The denouement, while optimistic by definition, is complicated. The survivors, having sworn off the mall and its excesses, traps, and allure, escape in the helicopter they rode in on from the immediate threat of the zombies. What waits for them beyond the sunset is not hard to predict. They may escape the dawn of the dead, but there’s a day in front of them that can’t be any better than what they left. Romero has a penchant for never leaving a story completely told, realizing that if we don’t see the bitter end, the imagination gets to fill in the rest. He uses this trick in nearly everyone of his movies; we see enough to know how the problems at hand were dealt with, but the bigger problems lie in wait over the next hill.
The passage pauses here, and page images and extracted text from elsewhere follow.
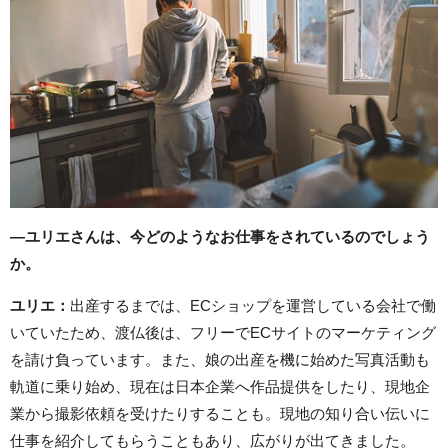
―ユリエさんは、今どのようなお仕事をされているのでしょう
か。
ユリエ：
出産するまでは、ECショップを運営している会社で働
いていたため、渡仏後は、フリーでECサイトのマーケティング
を請け負っています。また、娘の出産を機に始めた写真活動も
軌道に乗り始め、現在は日本企業へ作品提供をしたり、現地企
業から撮影依頼を受けたりすることも。現地の知り合い伝いに
仕事を紹介してもらうこともあり、広がりが出てきました。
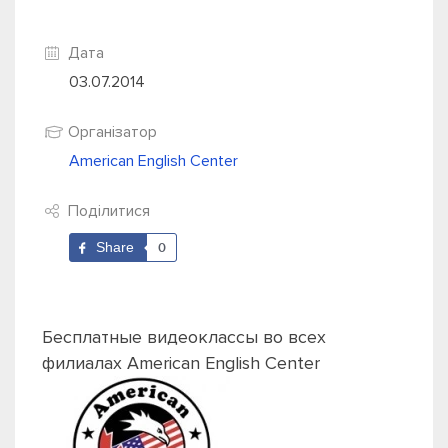
Дата
03.07.2014
Організатор
American English Center
Поділитися
Share
0
Бесплатные видеоклассы во всех
филиалах American English Center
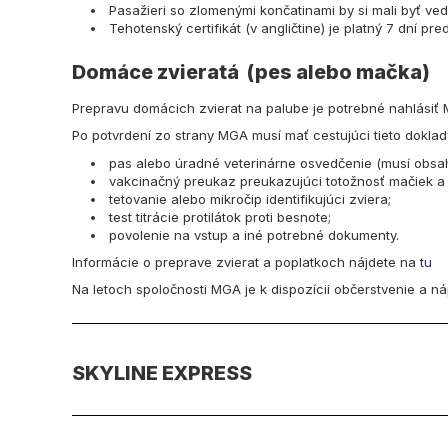
Pasažieri so zlomenými končatinami by si mali byť ved
Tehotenský certifikát (v angličtine) je platný 7 dní p
Domáce zvieratá (pes alebo mačka)
Prepravu domácich zvierat na palube je potrebné nahlásiť
Po potvrdení zo strany MGA musí mať cestujúci tieto doklad
pas alebo úradné veterinárne osvedčenie (musí obsaho
vakcinačný preukaz preukazujúci totožnosť mačiek a p
tetovanie alebo mikročip identifikujúci zviera;
test titrácie protilátok proti besnote;
povolenie na vstup a iné potrebné dokumenty.
Informácie o preprave zvierat a poplatkoch nájdete na
tu
Na letoch spoločnosti MGA je k dispozícii občerstvenie a nápo
SKYLINE EXPRESS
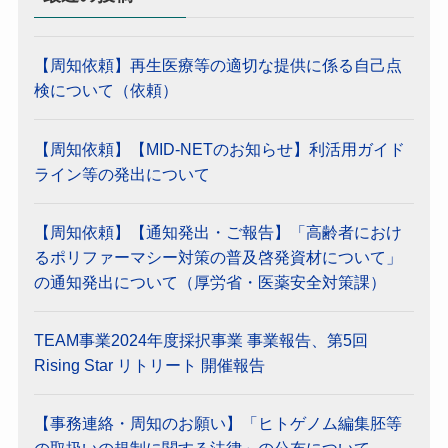
【周知依頼】再生医療等の適切な提供に係る自己点
検について（依頼）
【周知依頼】【MID-NETのお知らせ】利活用ガイド
ライン等の発出について
【周知依頼】【通知発出・ご報告】「高齢者におけ
るポリファーマシー対策の普及啓発資材について」
の通知発出について（厚労省・医薬安全対策課）
TEAM事業2024年度採択事業 事業報告、第5回
Rising Star リトリート 開催報告
【事務連絡・周知のお願い】「ヒトゲノム編集胚等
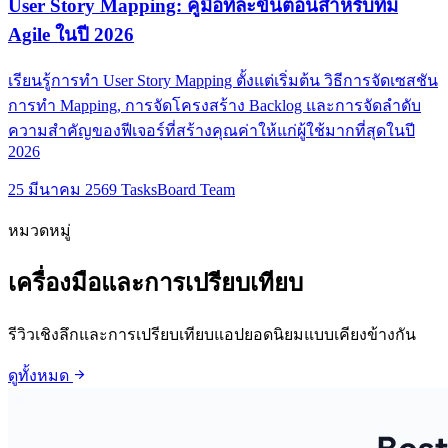
User Story Mapping: คู่มือทีละขั้นตอนสำหรับทีม
Agile ในปี 2026
เรียนรู้การทำ User Story Mapping ตั้งแต่เริ่มต้น วิธีการจัดเซสชัน
การทำ Mapping, การจัดโครงสร้าง Backlog และการจัดลำดับ
ความสำคัญของฟีเจอร์ที่สร้างคุณค่าให้แก่ผู้ใช้มากที่สุดในปี
2026
25 มีนาคม 2569
TasksBoard Team
หมวดหมู่
เครื่องมือและการเปรียบเทียบ
รีวิวเชิงลึกและการเปรียบเทียบแอปยอดนิยมแบบเคียงข้างกัน
arrow_forward
ดูทั้งหมด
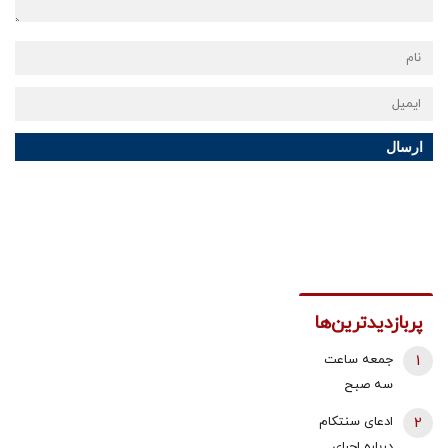
ارسال
پربازدیدترین‌ها
1
جمعه ساعت
سه صبح
هواپیماها بالای
2
ادعای سنتکام
سر بیت رهبری
درباره اجرای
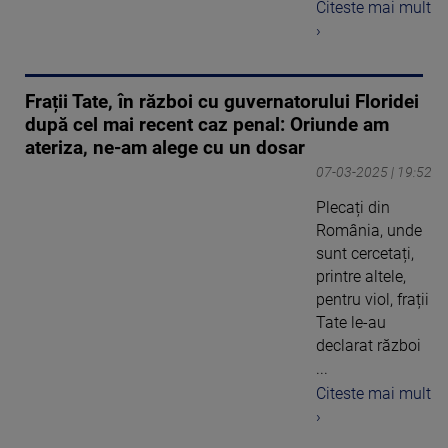
Citeste mai mult
›
Frații Tate, în război cu guvernatorului Floridei
după cel mai recent caz penal: Oriunde am
ateriza, ne-am alege cu un dosar
07-03-2025 | 19:52
Plecați din
România, unde
sunt cercetați,
printre altele,
pentru viol, frații
Tate le-au
declarat război
...
Citeste mai mult
›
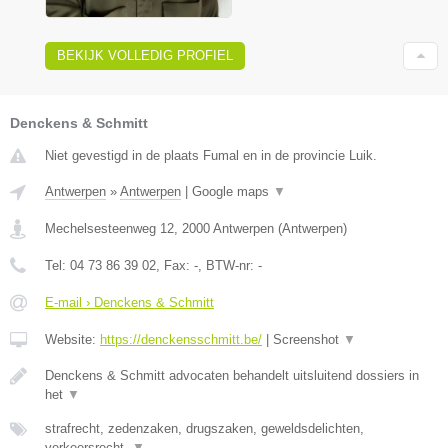
BEKIJK VOLLEDIG PROFIEL
Denckens & Schmitt
Niet gevestigd in de plaats Fumal en in de provincie Luik.
Antwerpen
»
Antwerpen
|
Google maps
▼
Mechelsesteenweg 12
,
2000
Antwerpen
(
Antwerpen
)
Tel:
04 73 86 39 02
, Fax:
-
, BTW-nr:
-
E-mail › Denckens & Schmitt
Website:
https://denckensschmitt.be/
|
Screenshot
▼
Denckens & Schmitt advocaten behandelt uitsluitend dossiers in
het
▼
strafrecht, zedenzaken, drugszaken, geweldsdelichten,
verkeersrecht,
▼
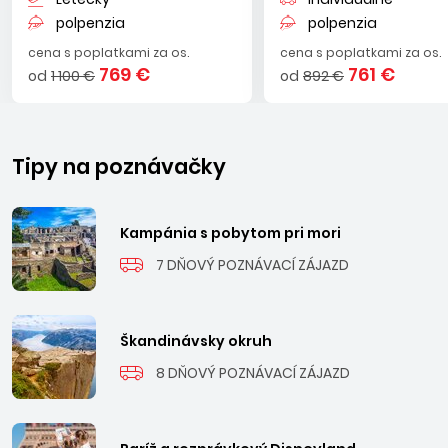
polpenzia
polpenzia
cena s poplatkami za os.
cena s poplatkami za os.
769 €
761 €
od
1 100 €
od
892 €
Tipy na poznávačky
Kampánia s pobytom pri mori
7 DŇOVÝ POZNÁVACÍ ZÁJAZD
Škandinávsky okruh
8 DŇOVÝ POZNÁVACÍ ZÁJAZD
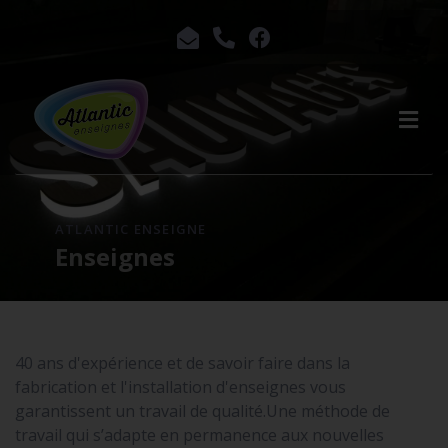
ATLANTIC ENSEIGNE
Enseignes
40 ans d'expérience et de savoir faire dans la
fabrication et l'installation d'enseignes vous
garantissent un travail de qualité.Une méthode de
travail qui s’adapte en permanence aux nouvelles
This kind of story telling is the kind that has had the biggest impact on me. Bring your characters in or out of the fire, but never extinguish it. There’s so much more imagination in never closing the doors you’ve spent your time and energy opening. To me, Dawn of the Dead is a perfect film (even with the over-the-top musical cues, budget constraints, limitations of many of the actors) thoughtful, never excessive, naturally performed and will be at the top of my list until the day I die. With any luck I’ll stay dead when that day comes.